Oilseed rape growers may be able to save money and miss out on a fungicide flowering spray by drilling the first ever variety with tolerance to stem rot disease sclerotinia.
The new breakthrough high-yielding hybrid variety PT303 comes from breeder Pioneer, which is part of the agrochemicals and seeds giant Corteva Agriscience, and “significant quantities” of seed will be available this summer.
Although the multi-gene trait does not give 100% resistance to the yield-sapping disease, the group describes it as a “major milestone” for plant breeders as it could reduce spraying of the tall crop or even cut out flowering sprays altogether.
Andy Stainthorpe, seeds and inoculants sales manager for Corteva, says the new tolerance or partial resistance trait does not come at the expense of other essential features, such as yield and other disease-resistance qualities.
“In the current struggle against sclerotinia, this brings another tool for control, and creates more options for the farmer,” he says.
With global warming and the resultant increased wet and humid weather, sclerotinia could become a bigger burden for growers, and although it only strikes seriously once every few years, when it does, the disease is hugely damaging to yield.
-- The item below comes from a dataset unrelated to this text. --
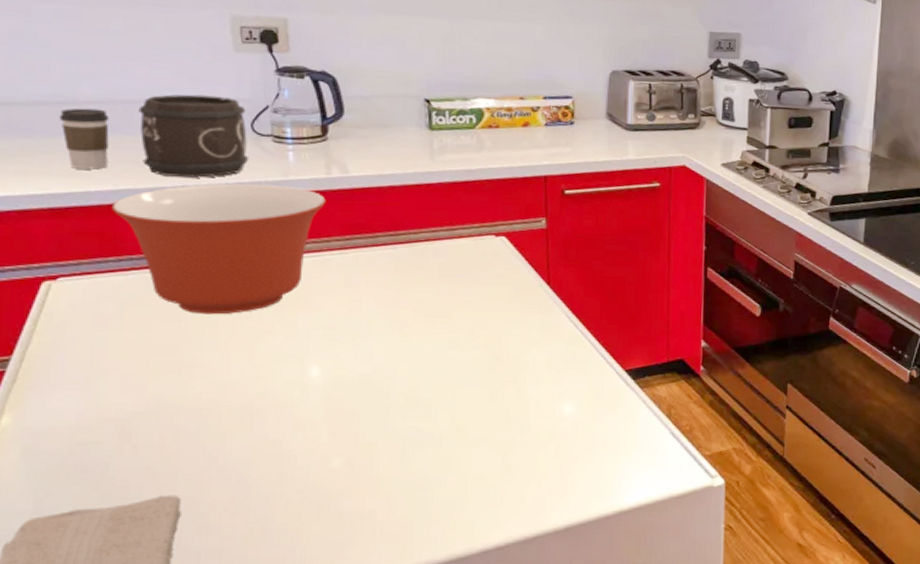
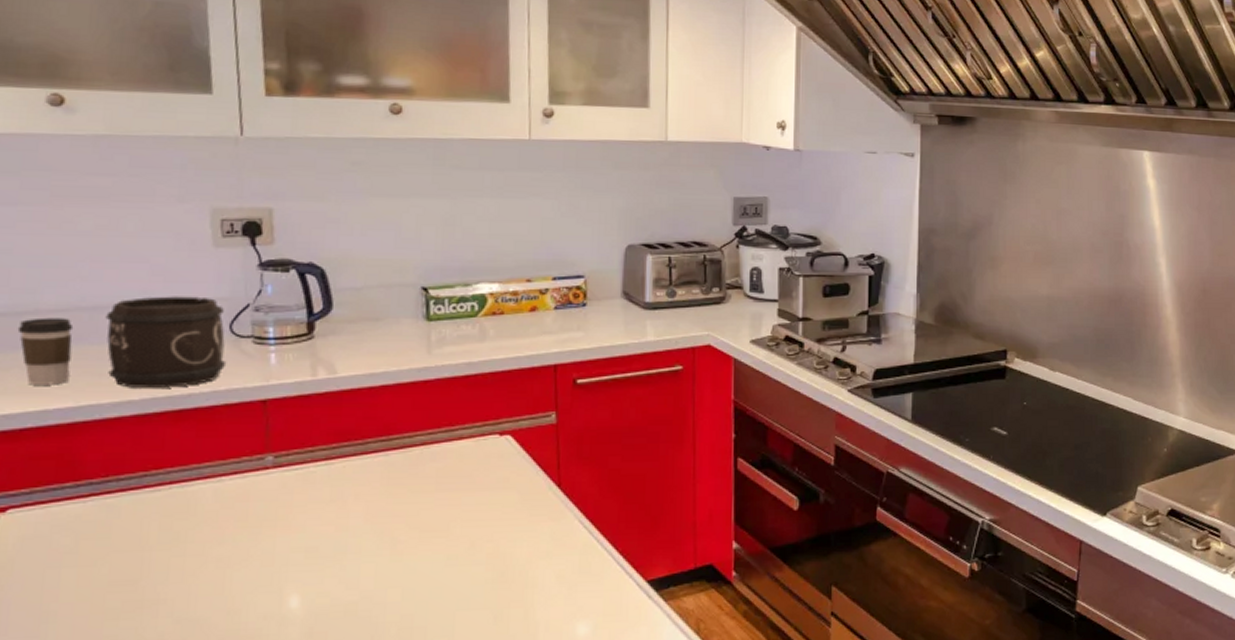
mixing bowl: present [111,183,326,315] -> none [71,392,311,543]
Sclerotinia is the main disease to consider during the flowering stages of oilseed rape as it can halve yields in bad infection years, when warm and humid weather at flowering helps its spread.
The disease shows up as white stem lesions with black sclerotia within the plant’s stem cavity, which cuts off nutrient supplies to the crop canopy, and in extreme cases the whole plant dies.
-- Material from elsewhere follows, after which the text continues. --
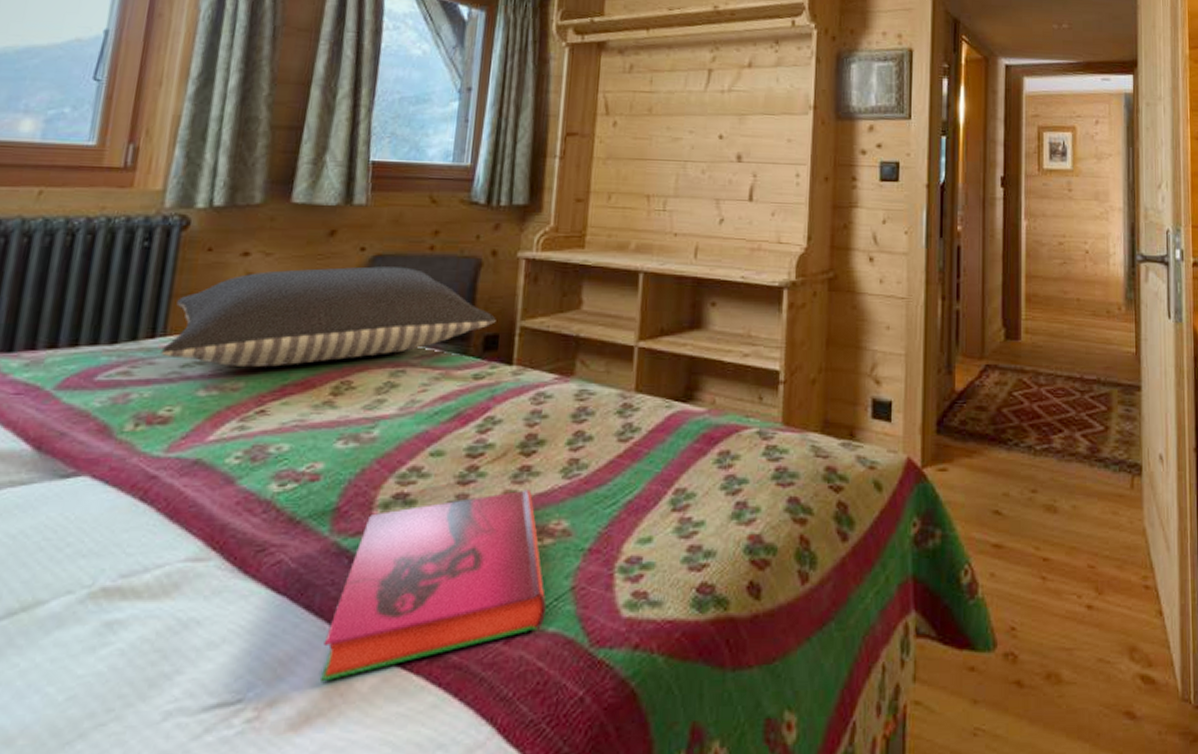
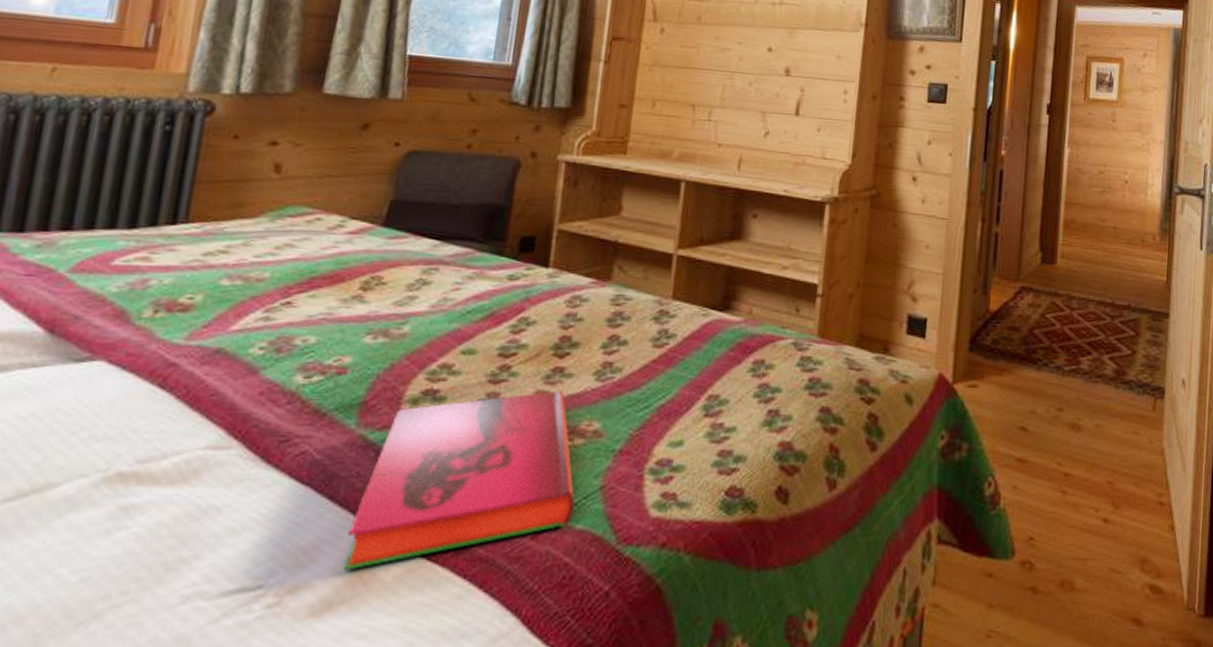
pillow: present [160,266,496,367] -> none [182,161,534,259]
Short rotations and conducive weather helps it spread and seasonal infection risk alerts are issued by the AHDB, but the spraying of a tall, flowering crop is always difficult, with potential harm to bees to avoid.
In Corteva trials with oilseed rape crops showing sclerotinia infection levels at 25% or above, the severity of the disease using the variety was reduced by up to 75%. The higher the disease severity, the higher the benefit from the trait.
In addition, when the variety was grown in combination with fungicide treatments, the severity of the disease was further reduced.
Mr Stainthorpe adds that there should be enough seed available to drill at least 2.5% of the UK oilseed rape crop this summer, or 5% of the hybrid market assuming a 50-50 split between hybrid and conventional varieties.
“There should be significant quantities and enough for any farmer who wants to try it out this summer,” he says.
The variety joined the National List of varieties in January 2021, showing the highest yield of all candidate varieties vying to join the AHDB Recommended List due to be announced this December.
These trials use a two-spray compulsory sclerotinia programme, so the top yield came without the advantage of the disease trait.
The variety PT303 gave a gross output yield of 111% compared with control varieties in Recommended List trials such as Expansion (104%), Alizze (99%), Campus (103%) and Elgar (98%).
PT303 was the top yielder in both the East/West and North regions.
It was a touch taller than these other varieties, but had a similar resistance score for lodging and good disease-resistance scores to light leaf spot (6) and phoma stem canker (7), in a 1-9 scale where 1 is susceptible and 9 shows good resistance.
The new variety is also resistant to turnip yellows virus, and has a very high oil content of 46.2%, which is only matched by Dazzler, with a similar level on the current Recommended List.
“No products have previously offered any level of resistance to sclerotinia, but with PT303 we now have a variety that has tolerance – a major milestone in our industry,” says Mr Stainthorpe.
It also gave higher National List early vigour growth scores than the control varieties, with a score of 6 against Expansion at 5.8 and Campus at 5.5 in the 2019-20 season.
Pioneer currently has two varieties on the current Recommended List, both hybrids – PT275 and the herbicide-tolerant Clearfield variety PT279.
Jean-Claude Prevot, head of the group’s oilseed rape research for Europe, says the disease is present in most oilseed rape growing areas in Europe, and so the tolerance trait is likely to be incorporated into future varieties.